[Opening RECORDS FOR PROCESSING section]

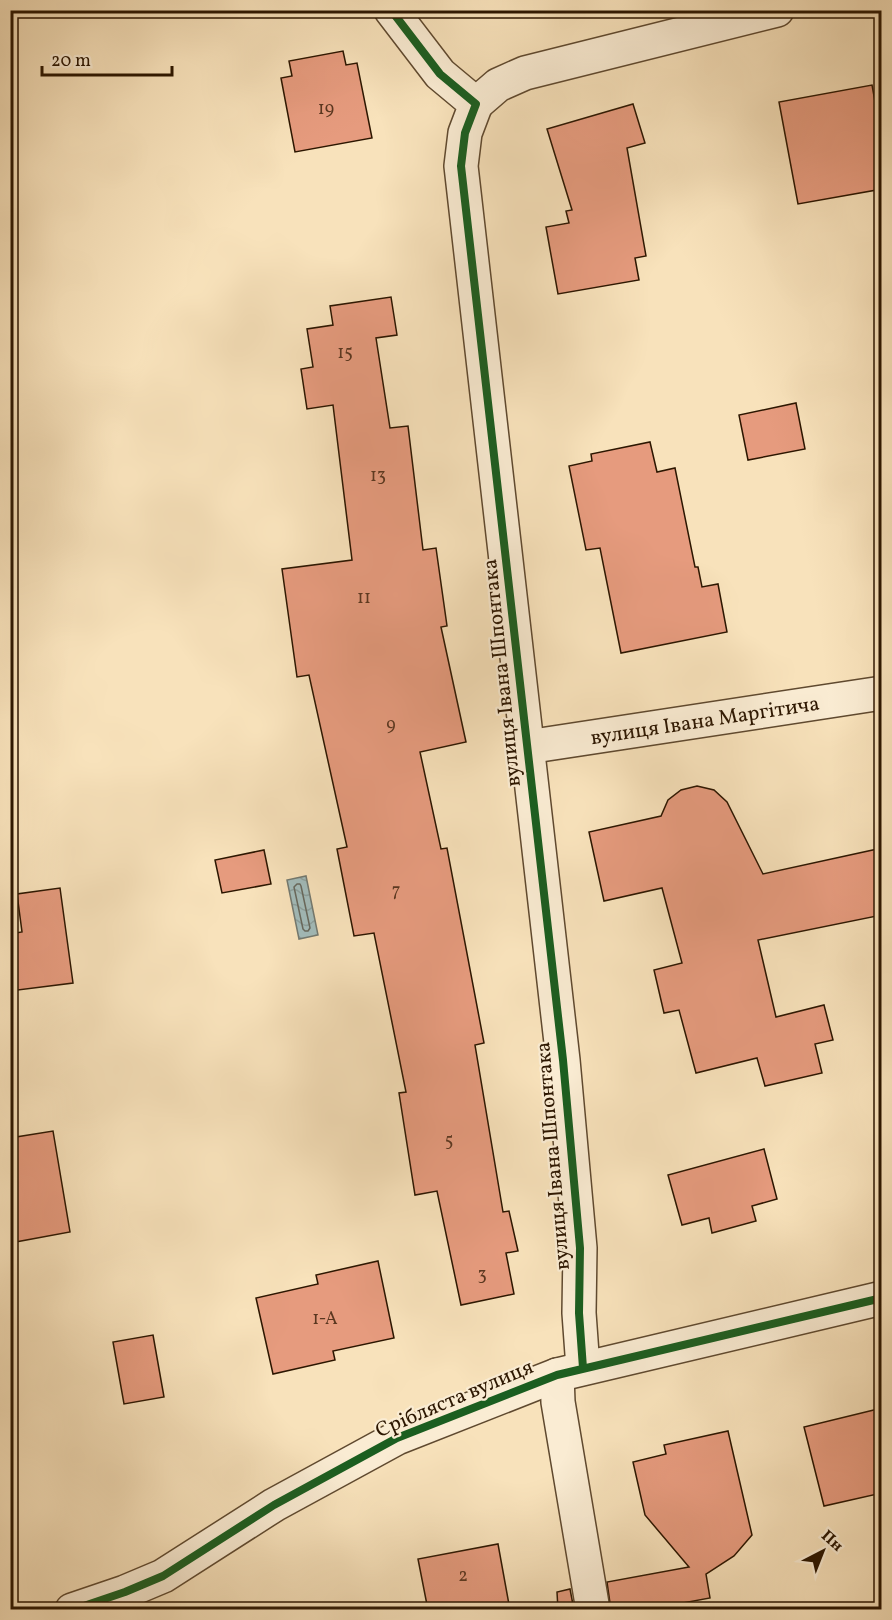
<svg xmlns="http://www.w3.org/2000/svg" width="892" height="1620" font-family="Vollkorn,serif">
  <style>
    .water { fill: url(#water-waves); stroke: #737970; stroke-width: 1.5 }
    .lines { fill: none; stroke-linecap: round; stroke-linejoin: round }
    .shore { stroke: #67685d; stroke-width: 1.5 }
    .building { fill: #e69b7e; stroke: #2c1600; stroke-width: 1.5 }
    .street-casing { stroke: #5f492f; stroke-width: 36 }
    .street { stroke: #faecd3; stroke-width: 33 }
    .cycleway-casing { stroke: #faecd3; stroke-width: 11 }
    .cycleway { stroke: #1b5e20; stroke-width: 8 }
    .labels { text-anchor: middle; stroke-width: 4.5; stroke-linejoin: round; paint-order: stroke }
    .number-label { font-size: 18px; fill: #5a3720 }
    .street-label { font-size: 21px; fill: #2c1600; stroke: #faecd3 }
  </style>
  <defs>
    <pattern id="water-waves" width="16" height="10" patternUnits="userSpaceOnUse" patternTransform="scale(1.5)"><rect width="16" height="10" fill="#a2bbba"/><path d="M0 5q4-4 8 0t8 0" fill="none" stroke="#8ca09e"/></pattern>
  </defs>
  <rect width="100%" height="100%" fill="#f8e2bb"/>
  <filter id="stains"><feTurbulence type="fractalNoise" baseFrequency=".00333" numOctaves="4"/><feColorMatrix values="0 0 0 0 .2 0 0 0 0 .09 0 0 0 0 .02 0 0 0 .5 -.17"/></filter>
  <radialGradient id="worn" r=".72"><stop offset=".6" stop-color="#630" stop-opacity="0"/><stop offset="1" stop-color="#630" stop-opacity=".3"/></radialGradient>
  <path class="water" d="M 306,876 L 318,935 L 299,939 L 287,880 Z"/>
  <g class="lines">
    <path class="shore" d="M 297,884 L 300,884 L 301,886 L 310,928 L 308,931 L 305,931 L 303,929 L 294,887 Z"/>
  </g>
  <path class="building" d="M 343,51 L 346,65 L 357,63 L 372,138 L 295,152 L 281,78 L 292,76 L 289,61 Z
    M 872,85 L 882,140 L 882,189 L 798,204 L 779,102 Z
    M 633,104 L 645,143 L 627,148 L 646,256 L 635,258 L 639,280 L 558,294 L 546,227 L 569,223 L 566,211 L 572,210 L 547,129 Z
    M 391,297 L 397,335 L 376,338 L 390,428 L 408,426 L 423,550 L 436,548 L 447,626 L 441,627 L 466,742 L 420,752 L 441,849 L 447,848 L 484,1043 L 475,1045 L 503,1212 L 509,1211 L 518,1251 L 506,1253 L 514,1294 L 461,1305 L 437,1191 L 415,1195 L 399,1093 L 406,1092 L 374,933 L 354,936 L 337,849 L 347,847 L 309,675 L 297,677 L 282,569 L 352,560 L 333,405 L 307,409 L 301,369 L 313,367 L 307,329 L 333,325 L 330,306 Z
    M 796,403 L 805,449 L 748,460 L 739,415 Z
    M 650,442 L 657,472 L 675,468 L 695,567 L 698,567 L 702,587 L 718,584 L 727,632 L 621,653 L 600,548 L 586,550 L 569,466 L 592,461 L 591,454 Z
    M 697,786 L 714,790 L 727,802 L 763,874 L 882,848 L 882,915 L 758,940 L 776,1017 L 824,1005 L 833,1040 L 815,1044 L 822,1073 L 765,1086 L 757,1058 L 696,1073 L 679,1010 L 664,1013 L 654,970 L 682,963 L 662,888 L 604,901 L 589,832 L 661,816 L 668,800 L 681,790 Z
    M 264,850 L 271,884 L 222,893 L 215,860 Z
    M 60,888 L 73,983 L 10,991 L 10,934 L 22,932 L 17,894 Z
    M 53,1131 L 70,1232 L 10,1243 L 10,1138 Z
    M 764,1149 L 777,1199 L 752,1206 L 756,1221 L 712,1233 L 709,1218 L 682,1225 L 668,1175 Z
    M 378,1261 L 394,1338 L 333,1351 L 335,1360 L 273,1374 L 256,1298 L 318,1284 L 316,1275 Z
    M 153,1335 L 164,1397 L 124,1404 L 113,1342 Z
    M 882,1408 L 882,1493 L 824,1506 L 804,1427 Z
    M 728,1431 L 752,1535 L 734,1556 L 706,1574 L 710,1598 L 645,1610 L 611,1610 L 607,1582 L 689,1567 L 645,1515 L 633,1462 L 666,1454 L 664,1445 Z
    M 498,1544 L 510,1610 L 428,1610 L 418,1559 Z
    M 570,1589 L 574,1610 L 558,1610 L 557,1592 Z"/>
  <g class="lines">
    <g class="street-casing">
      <g id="street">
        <path d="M 391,10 L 440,74 L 476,104 L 465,133 L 461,166 L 563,1060 L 580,1248 L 579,1313 L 583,1368"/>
        <path d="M 476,104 L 498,85 L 525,73 L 777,10"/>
        <path id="s1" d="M 527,747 L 882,693"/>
        <path d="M 557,1375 L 558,1402 L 593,1610"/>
        <path d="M 72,1610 L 125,1592 L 163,1576 L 274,1505 L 397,1438 L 557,1375 L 882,1298"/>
      </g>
    </g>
    <use href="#street" class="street"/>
    <g class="cycleway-casing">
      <path id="cycleway" d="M 391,10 L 440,74 L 476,104 L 465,133 L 461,166 L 563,1060 L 580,1248 L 579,1313 L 583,1368
        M 72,1610 L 125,1592 L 163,1576 L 274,1505 L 397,1438 L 557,1375 L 882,1298"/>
    </g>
    <use href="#cycleway" class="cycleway"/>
  </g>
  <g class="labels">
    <g class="number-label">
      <text x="326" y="114">19</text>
      <text x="345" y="358">15</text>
      <text x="378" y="481">13</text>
      <text x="364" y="603">11</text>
      <text x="391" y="730">9</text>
      <text x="396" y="896">7</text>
      <text x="449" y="1146">5</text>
      <text x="482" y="1280">3</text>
      <text x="325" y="1324">1-А</text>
      <text x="463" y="1581">2</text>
    </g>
    <g class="street-label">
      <text transform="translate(501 673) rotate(-96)" y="7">вулиця Івана Шпонтака</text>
      <text dy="7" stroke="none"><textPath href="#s1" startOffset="180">вулиця Івана Маргітича</textPath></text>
      <text transform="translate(552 1156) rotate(-95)" y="7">вулиця Івана Шпонтака</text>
      <text transform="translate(454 1398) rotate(-23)" y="7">Срібляста вулиця</text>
    </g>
  </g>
  <rect width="892" height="1620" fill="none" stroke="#f8e2bb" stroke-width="36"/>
  <rect x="12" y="12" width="868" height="1596" fill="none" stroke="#2c1600" stroke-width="3"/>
  <rect x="18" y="18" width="856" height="1584" fill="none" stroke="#2c1600" stroke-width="1.5"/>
  <g transform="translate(823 1551) rotate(42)" stroke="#faecd3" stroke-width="4.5" paint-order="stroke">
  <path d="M0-4.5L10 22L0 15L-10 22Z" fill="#2c1600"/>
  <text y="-9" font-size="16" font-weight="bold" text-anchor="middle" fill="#2c1600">Пн</text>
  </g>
  <path d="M42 66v9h130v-9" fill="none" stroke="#2c1600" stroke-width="3"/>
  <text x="51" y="66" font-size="18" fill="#2c1600" stroke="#faecd3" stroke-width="4.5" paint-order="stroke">20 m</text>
  <rect width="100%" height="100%" filter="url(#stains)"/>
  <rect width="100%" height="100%" fill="url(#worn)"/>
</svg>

[Closing RECORDS FOR PROCESSING section]

Scan the listing above for the line that has "#67685d; stroke-width: 1.5", then copy exactly from that line through the line that has "M 391,297 L".

    .shore { stroke: #67685d; stroke-width: 1.5 }
    .building { fill: #e69b7e; stroke: #2c1600; stroke-width: 1.5 }
    .street-casing { stroke: #5f492f; stroke-width: 36 }
    .street { stroke: #faecd3; stroke-width: 33 }
    .cycleway-casing { stroke: #faecd3; stroke-width: 11 }
    .cycleway { stroke: #1b5e20; stroke-width: 8 }
    .labels { text-anchor: middle; stroke-width: 4.5; stroke-linejoin: round; paint-order: stroke }
    .number-label { font-size: 18px; fill: #5a3720 }
    .street-label { font-size: 21px; fill: #2c1600; stroke: #faecd3 }
  </style>
  <defs>
    <pattern id="water-waves" width="16" height="10" patternUnits="userSpaceOnUse" patternTransform="scale(1.5)"><rect width="16" height="10" fill="#a2bbba"/><path d="M0 5q4-4 8 0t8 0" fill="none" stroke="#8ca09e"/></pattern>
  </defs>
  <rect width="100%" height="100%" fill="#f8e2bb"/>
  <filter id="stains"><feTurbulence type="fractalNoise" baseFrequency=".00333" numOctaves="4"/><feColorMatrix values="0 0 0 0 .2 0 0 0 0 .09 0 0 0 0 .02 0 0 0 .5 -.17"/></filter>
  <radialGradient id="worn" r=".72"><stop offset=".6" stop-color="#630" stop-opacity="0"/><stop offset="1" stop-color="#630" stop-opacity=".3"/></radialGradient>
  <path class="water" d="M 306,876 L 318,935 L 299,939 L 287,880 Z"/>
  <g class="lines">
    <path class="shore" d="M 297,884 L 300,884 L 301,886 L 310,928 L 308,931 L 305,931 L 303,929 L 294,887 Z"/>
  </g>
  <path class="building" d="M 343,51 L 346,65 L 357,63 L 372,138 L 295,152 L 281,78 L 292,76 L 289,61 Z
    M 872,85 L 882,140 L 882,189 L 798,204 L 779,102 Z
    M 633,104 L 645,143 L 627,148 L 646,256 L 635,258 L 639,280 L 558,294 L 546,227 L 569,223 L 566,211 L 572,210 L 547,129 Z
    M 391,297 L 397,335 L 376,338 L 390,428 L 408,426 L 423,550 L 436,548 L 447,626 L 441,627 L 466,742 L 420,752 L 441,849 L 447,848 L 484,1043 L 475,1045 L 503,1212 L 509,1211 L 518,1251 L 506,1253 L 514,1294 L 461,1305 L 437,1191 L 415,1195 L 399,1093 L 406,1092 L 374,933 L 354,936 L 337,849 L 347,847 L 309,675 L 297,677 L 282,569 L 352,560 L 333,405 L 307,409 L 301,369 L 313,367 L 307,329 L 333,325 L 330,306 Z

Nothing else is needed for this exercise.